> _Exercise objective_: Retype the records below word for word and omit any image.

━━━━━━━━━━━━━━━━

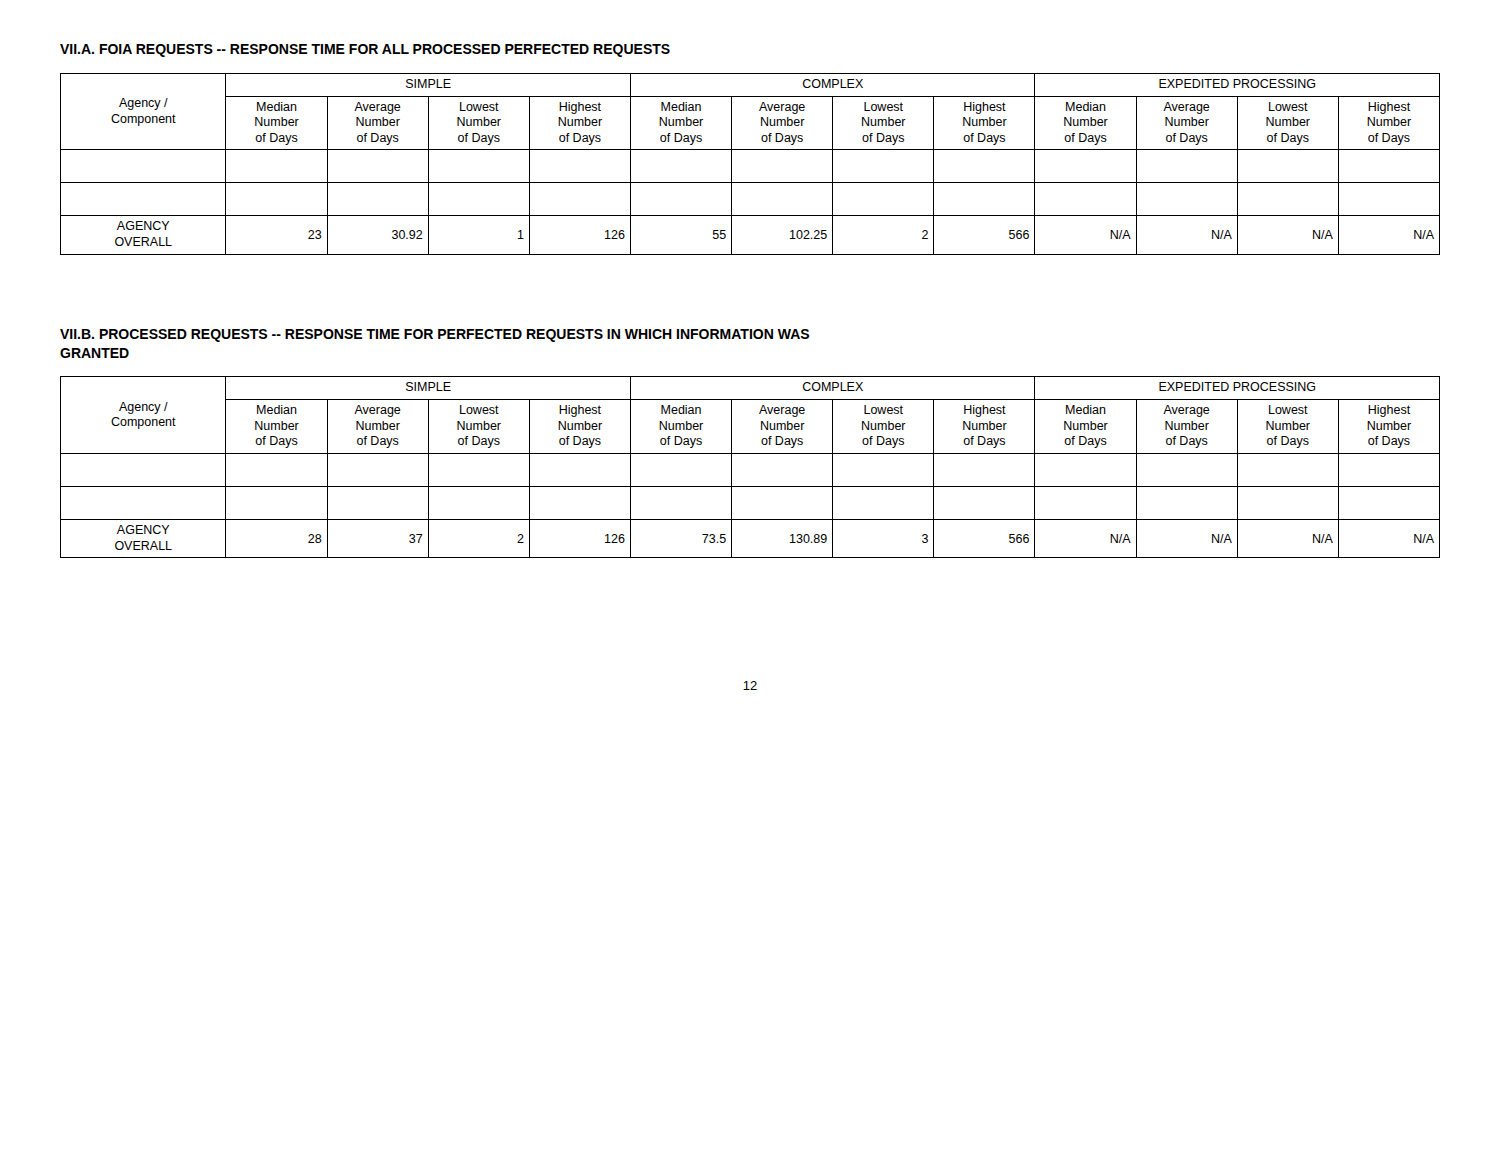VII.A. FOIA REQUESTS -- RESPONSE TIME FOR ALL PROCESSED PERFECTED REQUESTS
| Agency / Component | SIMPLE | COMPLEX | EXPEDITED PROCESSING |
| --- | --- | --- | --- |
| Median Number of Days | Average Number of Days | Lowest Number of Days | Highest Number of Days | Median Number of Days | Average Number of Days | Lowest Number of Days | Highest Number of Days | Median Number of Days | Average Number of Days | Lowest Number of Days | Highest Number of Days |
| AGENCY OVERALL | 23 | 30.92 | 1 | 126 | 55 | 102.25 | 2 | 566 | N/A | N/A | N/A | N/A |
VII.B. PROCESSED REQUESTS -- RESPONSE TIME FOR PERFECTED REQUESTS IN WHICH INFORMATION WAS
GRANTED
| Agency / Component | SIMPLE | COMPLEX | EXPEDITED PROCESSING |
| --- | --- | --- | --- |
| Median Number of Days | Average Number of Days | Lowest Number of Days | Highest Number of Days | Median Number of Days | Average Number of Days | Lowest Number of Days | Highest Number of Days | Median Number of Days | Average Number of Days | Lowest Number of Days | Highest Number of Days |
| AGENCY OVERALL | 28 | 37 | 2 | 126 | 73.5 | 130.89 | 3 | 566 | N/A | N/A | N/A | N/A |
12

━━━━━━━━━━━━━━━━

> _Solution_:
VII.A. FOIA REQUESTS -- RESPONSE TIME FOR ALL PROCESSED PERFECTED REQUESTS
| Agency / Component | SIMPLE | COMPLEX | EXPEDITED PROCESSING |
| --- | --- | --- | --- |
| Median Number of Days | Average Number of Days | Lowest Number of Days | Highest Number of Days | Median Number of Days | Average Number of Days | Lowest Number of Days | Highest Number of Days | Median Number of Days | Average Number of Days | Lowest Number of Days | Highest Number of Days |
| AGENCY OVERALL | 23 | 30.92 | 1 | 126 | 55 | 102.25 | 2 | 566 | N/A | N/A | N/A | N/A |
VII.B. PROCESSED REQUESTS -- RESPONSE TIME FOR PERFECTED REQUESTS IN WHICH INFORMATION WAS
GRANTED
| Agency / Component | SIMPLE | COMPLEX | EXPEDITED PROCESSING |
| --- | --- | --- | --- |
| Median Number of Days | Average Number of Days | Lowest Number of Days | Highest Number of Days | Median Number of Days | Average Number of Days | Lowest Number of Days | Highest Number of Days | Median Number of Days | Average Number of Days | Lowest Number of Days | Highest Number of Days |
| AGENCY OVERALL | 28 | 37 | 2 | 126 | 73.5 | 130.89 | 3 | 566 | N/A | N/A | N/A | N/A |
12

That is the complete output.